---------- Provided material

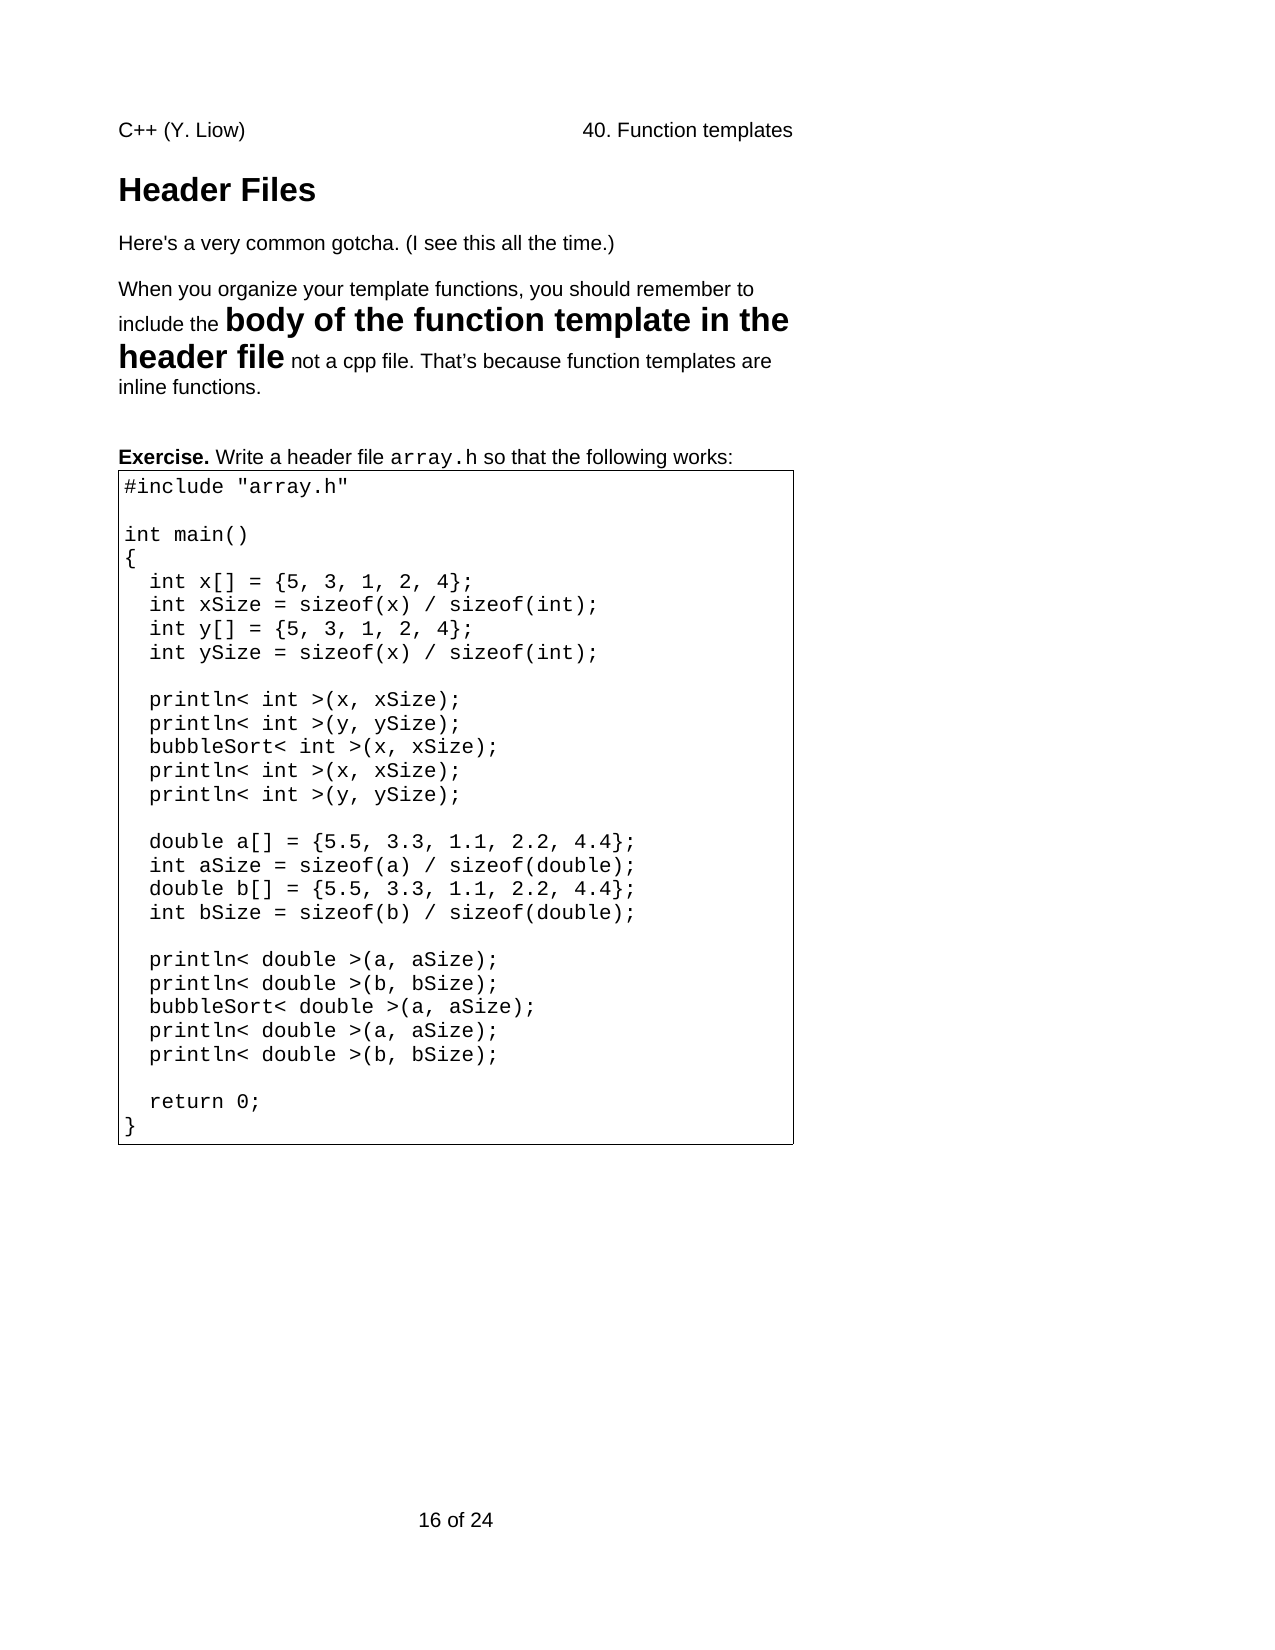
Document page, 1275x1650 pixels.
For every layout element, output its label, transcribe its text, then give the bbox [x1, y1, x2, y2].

--------------------
---------- Provided material

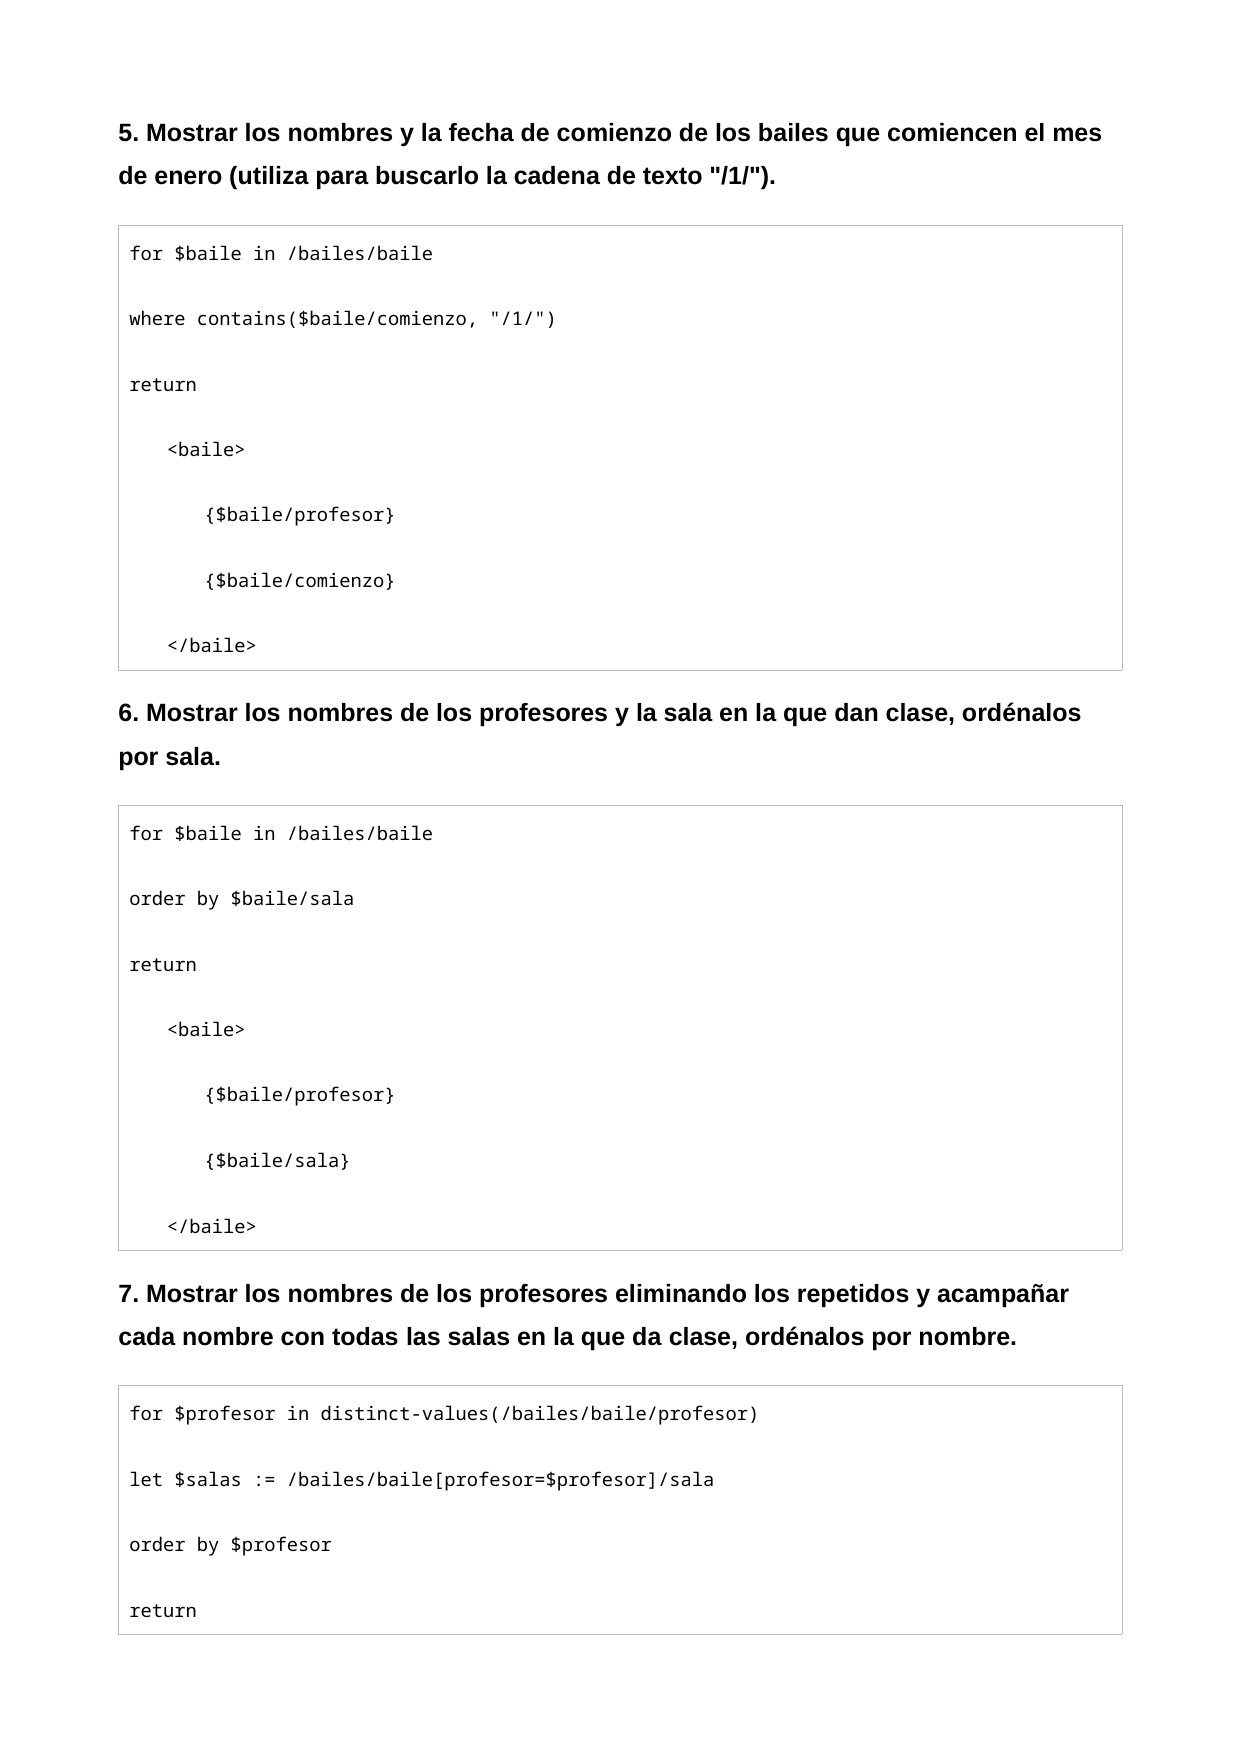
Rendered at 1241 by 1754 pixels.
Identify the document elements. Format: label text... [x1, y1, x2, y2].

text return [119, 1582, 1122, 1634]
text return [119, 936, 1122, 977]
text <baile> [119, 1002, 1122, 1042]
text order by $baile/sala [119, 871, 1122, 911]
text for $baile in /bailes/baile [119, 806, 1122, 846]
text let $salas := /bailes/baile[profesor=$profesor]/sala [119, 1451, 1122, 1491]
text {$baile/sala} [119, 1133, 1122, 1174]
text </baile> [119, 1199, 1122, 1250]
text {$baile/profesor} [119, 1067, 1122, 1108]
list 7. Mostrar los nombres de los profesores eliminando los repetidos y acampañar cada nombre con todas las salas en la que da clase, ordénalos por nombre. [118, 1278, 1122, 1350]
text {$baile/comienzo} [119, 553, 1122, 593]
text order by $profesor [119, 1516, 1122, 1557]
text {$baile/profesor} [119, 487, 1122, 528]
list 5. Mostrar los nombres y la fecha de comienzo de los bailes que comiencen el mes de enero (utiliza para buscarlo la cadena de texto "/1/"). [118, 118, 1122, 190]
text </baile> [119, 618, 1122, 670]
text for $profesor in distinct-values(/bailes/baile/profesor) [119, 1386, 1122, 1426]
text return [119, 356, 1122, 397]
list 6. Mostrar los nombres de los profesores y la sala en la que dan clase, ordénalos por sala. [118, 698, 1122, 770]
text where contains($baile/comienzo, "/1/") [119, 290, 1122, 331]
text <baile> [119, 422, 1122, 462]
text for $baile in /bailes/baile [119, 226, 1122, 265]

--------------------
---------- Provided material

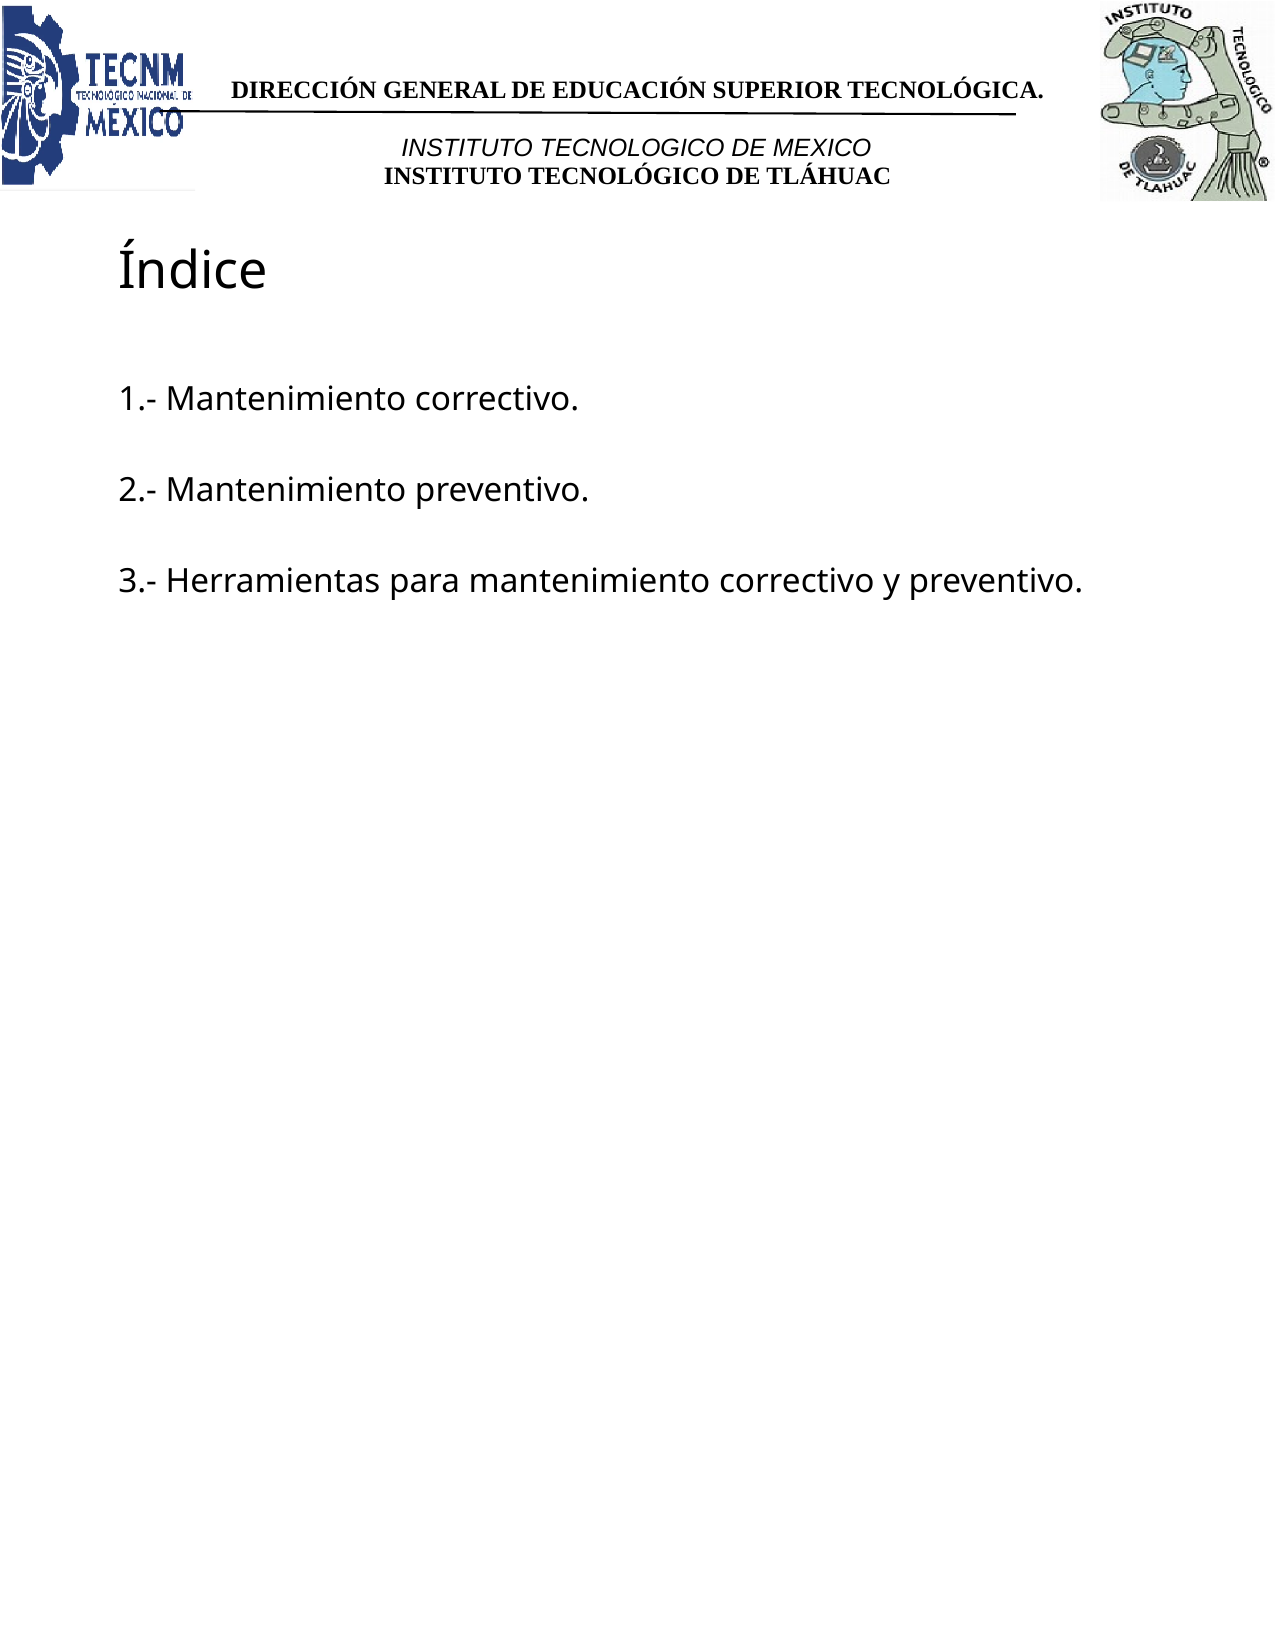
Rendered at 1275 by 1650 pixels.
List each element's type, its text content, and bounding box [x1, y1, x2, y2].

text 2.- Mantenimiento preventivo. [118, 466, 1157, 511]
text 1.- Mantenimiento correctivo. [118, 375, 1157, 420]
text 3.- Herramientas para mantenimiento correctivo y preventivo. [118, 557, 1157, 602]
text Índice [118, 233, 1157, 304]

--------------------

### [Description of the task]
Copy the items verbatim, beginning with the line containing "Rendered at 1275 by 1650 pixels." and ending after the line containing "text Índice [118, 233, 1157, 304]".

### [Completed exercise]
Rendered at 1275 by 1650 pixels.
List each element's type, its text content, and bounding box [x1, y1, x2, y2].

text 2.- Mantenimiento preventivo. [118, 466, 1157, 511]
text 1.- Mantenimiento correctivo. [118, 375, 1157, 420]
text 3.- Herramientas para mantenimiento correctivo y preventivo. [118, 557, 1157, 602]
text Índice [118, 233, 1157, 304]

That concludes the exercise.